## [DESCRIPTION OF THE TASK]
Copy out exactly the lines spanning the line with "Perjalanan menuju kejayaan" to the line with "informações coletadas por", inclusive, from the data underneath, with no pictures.

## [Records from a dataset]
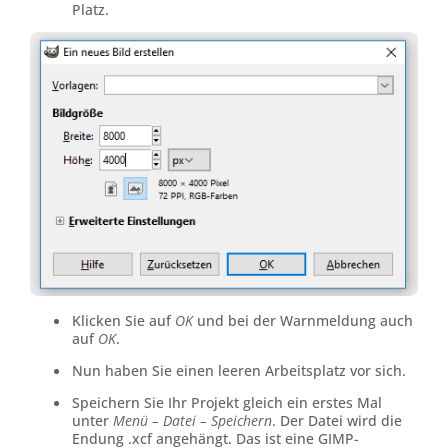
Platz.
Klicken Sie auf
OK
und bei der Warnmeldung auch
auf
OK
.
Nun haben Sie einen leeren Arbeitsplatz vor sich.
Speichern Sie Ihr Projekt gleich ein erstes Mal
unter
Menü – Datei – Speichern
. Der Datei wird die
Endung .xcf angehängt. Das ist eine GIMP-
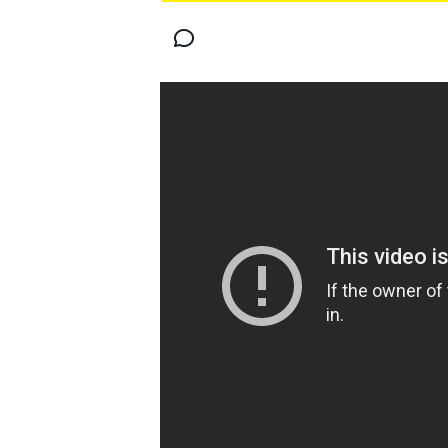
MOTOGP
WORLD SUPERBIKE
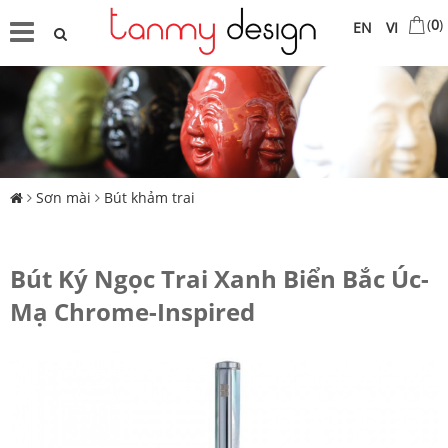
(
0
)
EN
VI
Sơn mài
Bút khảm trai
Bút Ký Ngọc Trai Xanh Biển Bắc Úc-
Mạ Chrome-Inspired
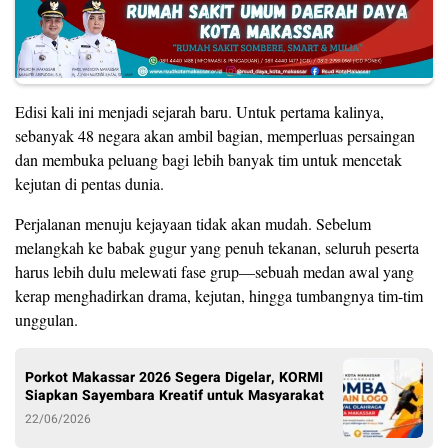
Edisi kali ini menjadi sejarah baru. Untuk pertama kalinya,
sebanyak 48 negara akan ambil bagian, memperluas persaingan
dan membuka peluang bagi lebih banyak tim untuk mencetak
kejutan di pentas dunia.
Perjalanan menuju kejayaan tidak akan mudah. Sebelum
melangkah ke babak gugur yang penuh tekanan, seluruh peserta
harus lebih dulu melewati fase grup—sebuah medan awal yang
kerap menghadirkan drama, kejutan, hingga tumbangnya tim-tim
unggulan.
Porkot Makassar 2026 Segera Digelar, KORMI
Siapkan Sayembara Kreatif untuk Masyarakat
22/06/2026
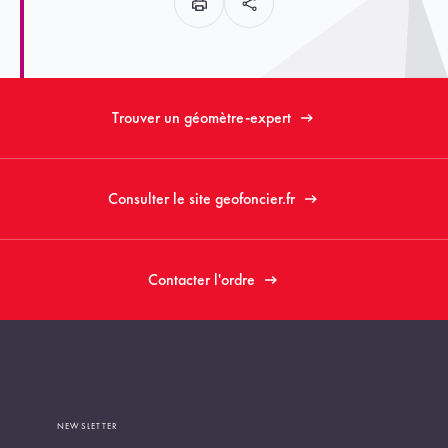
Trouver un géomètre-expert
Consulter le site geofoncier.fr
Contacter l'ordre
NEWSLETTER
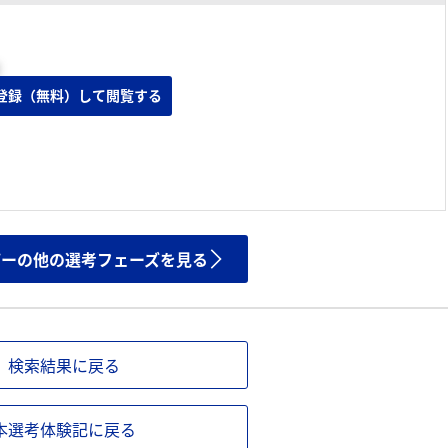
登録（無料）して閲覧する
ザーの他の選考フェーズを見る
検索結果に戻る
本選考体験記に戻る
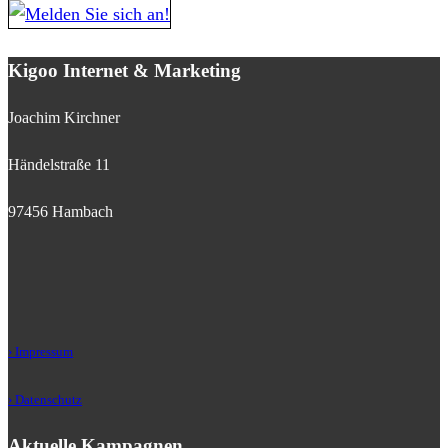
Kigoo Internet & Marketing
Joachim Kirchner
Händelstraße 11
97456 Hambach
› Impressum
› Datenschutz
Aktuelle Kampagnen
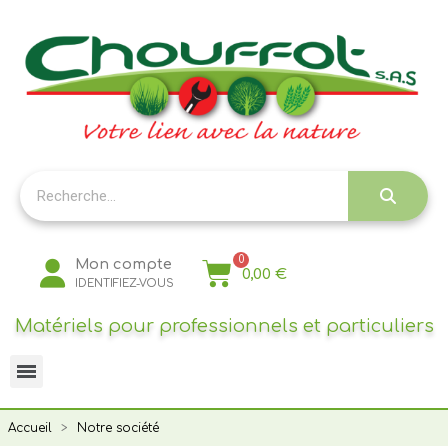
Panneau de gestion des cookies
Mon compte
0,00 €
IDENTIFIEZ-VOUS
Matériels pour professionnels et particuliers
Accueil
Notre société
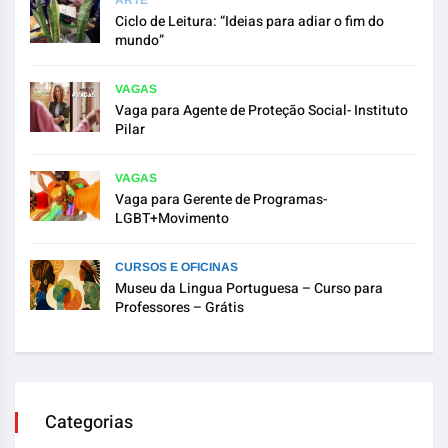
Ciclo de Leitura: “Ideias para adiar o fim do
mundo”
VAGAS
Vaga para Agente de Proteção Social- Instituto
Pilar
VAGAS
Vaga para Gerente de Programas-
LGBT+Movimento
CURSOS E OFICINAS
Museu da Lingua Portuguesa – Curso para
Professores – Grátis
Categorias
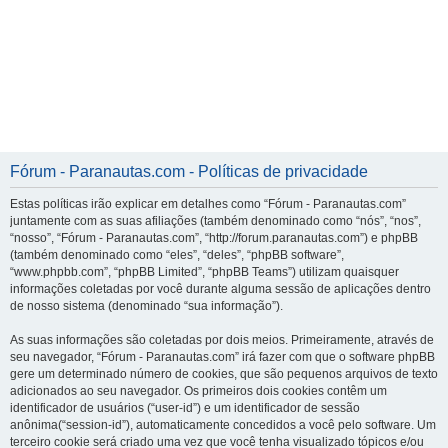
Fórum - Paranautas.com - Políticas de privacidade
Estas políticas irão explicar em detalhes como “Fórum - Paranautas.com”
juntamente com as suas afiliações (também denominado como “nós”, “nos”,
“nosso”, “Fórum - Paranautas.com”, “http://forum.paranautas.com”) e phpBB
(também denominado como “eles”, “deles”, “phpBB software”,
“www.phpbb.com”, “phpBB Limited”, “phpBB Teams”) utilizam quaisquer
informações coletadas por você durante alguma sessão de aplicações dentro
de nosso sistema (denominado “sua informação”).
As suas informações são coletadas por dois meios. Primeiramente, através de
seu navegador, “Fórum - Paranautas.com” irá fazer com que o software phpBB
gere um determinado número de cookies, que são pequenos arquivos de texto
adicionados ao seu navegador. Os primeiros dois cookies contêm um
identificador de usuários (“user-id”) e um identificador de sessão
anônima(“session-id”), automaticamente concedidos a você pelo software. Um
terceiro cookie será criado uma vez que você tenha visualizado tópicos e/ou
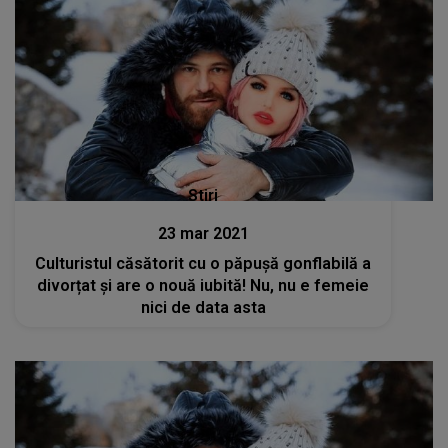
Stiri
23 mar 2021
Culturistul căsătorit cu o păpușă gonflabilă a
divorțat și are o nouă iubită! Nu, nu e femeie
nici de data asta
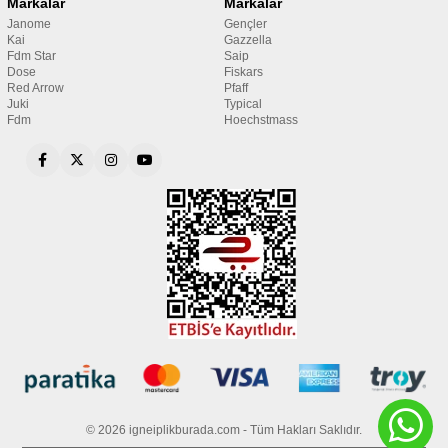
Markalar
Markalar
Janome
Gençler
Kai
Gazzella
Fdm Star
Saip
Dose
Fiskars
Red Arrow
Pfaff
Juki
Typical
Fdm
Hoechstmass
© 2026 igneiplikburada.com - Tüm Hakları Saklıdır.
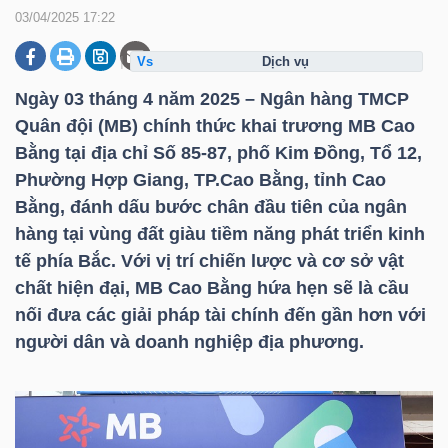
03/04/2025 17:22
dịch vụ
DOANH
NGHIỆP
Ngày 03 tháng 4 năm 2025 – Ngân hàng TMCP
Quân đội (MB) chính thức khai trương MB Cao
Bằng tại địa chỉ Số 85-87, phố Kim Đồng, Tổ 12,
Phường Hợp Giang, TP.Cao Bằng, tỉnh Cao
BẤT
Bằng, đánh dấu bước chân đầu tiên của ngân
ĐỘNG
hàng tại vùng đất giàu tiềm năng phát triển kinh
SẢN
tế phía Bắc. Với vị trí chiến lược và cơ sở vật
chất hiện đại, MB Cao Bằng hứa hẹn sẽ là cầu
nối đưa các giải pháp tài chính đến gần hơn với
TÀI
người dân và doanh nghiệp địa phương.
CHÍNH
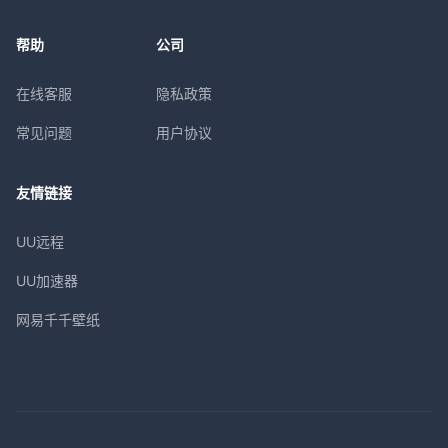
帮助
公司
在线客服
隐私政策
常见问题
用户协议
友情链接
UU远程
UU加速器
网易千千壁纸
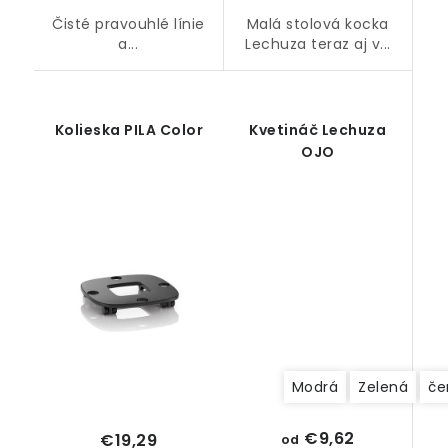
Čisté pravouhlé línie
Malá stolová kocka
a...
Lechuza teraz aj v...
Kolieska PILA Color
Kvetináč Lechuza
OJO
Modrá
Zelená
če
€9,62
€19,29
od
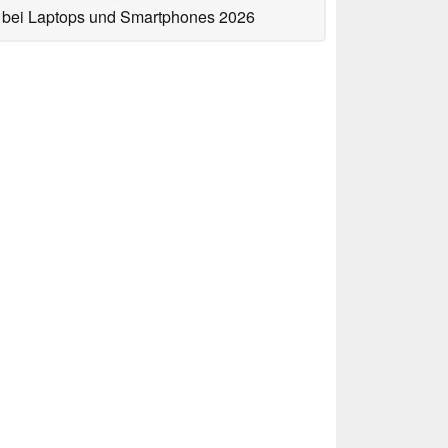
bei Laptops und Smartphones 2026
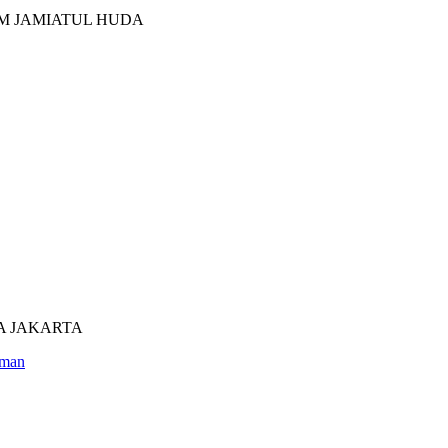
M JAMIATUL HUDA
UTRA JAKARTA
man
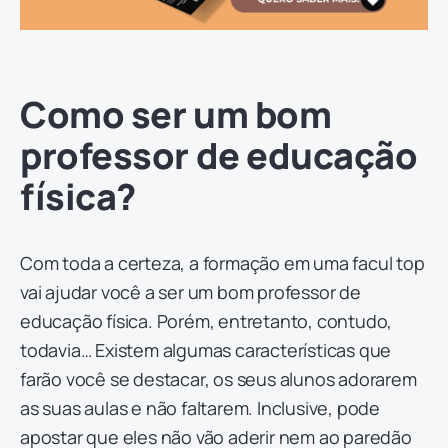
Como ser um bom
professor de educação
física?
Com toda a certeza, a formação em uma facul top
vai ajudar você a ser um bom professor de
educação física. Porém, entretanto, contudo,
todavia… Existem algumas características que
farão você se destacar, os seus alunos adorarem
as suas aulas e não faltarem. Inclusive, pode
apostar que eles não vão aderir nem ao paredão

## [SOLVED EXERCISE]
Perjalanan menuju kejayaan tidak akan mudah. Sebelum
melangkah ke babak gugur yang penuh tekanan, seluruh peserta
harus lebih dulu melewati fase grup—sebuah medan awal yang
kerap menghadirkan drama, kejutan, hingga tumbangnya tim-tim
unggulan.
Porkot Makassar 2026 Segera Digelar, KORMI
Siapkan Sayembara Kreatif untuk Masyarakat
22/06/2026
Trouver un géomètre-expert
Consulter le site geofoncier.fr
Contacter l'ordre
NEWSLETTER
登録（無料）して閲覧する
ザーの他の選考フェーズを見る
検索結果に戻る
本選考体験記に戻る
Kigoo Internet & Marketing
Joachim Kirchner
Händelstraße 11
97456 Hambach
› Impressum
› Datenschutz
Aktuelle Kampagnen
Panneau de gestion des cookies
Mon compte
0,00 €
IDENTIFIEZ-VOUS
Matériels pour professionnels et particuliers
Accueil
Notre société
Ciclo de Leitura: “Ideias para adiar o fim do
mundo”
VAGAS
Vaga para Agente de Proteção Social- Instituto
Pilar
VAGAS
Vaga para Gerente de Programas-
LGBT+Movimento
CURSOS E OFICINAS
Museu da Lingua Portuguesa – Curso para
Professores – Grátis
Categorias
Fórum - Paranautas.com - Políticas de privacidade
Estas políticas irão explicar em detalhes como “Fórum - Paranautas.com”
juntamente com as suas afiliações (também denominado como “nós”, “nos”,
“nosso”, “Fórum - Paranautas.com”, “http://forum.paranautas.com”) e phpBB
(também denominado como “eles”, “deles”, “phpBB software”,
“www.phpbb.com”, “phpBB Limited”, “phpBB Teams”) utilizam quaisquer
informações coletadas por você durante alguma sessão de aplicações dentro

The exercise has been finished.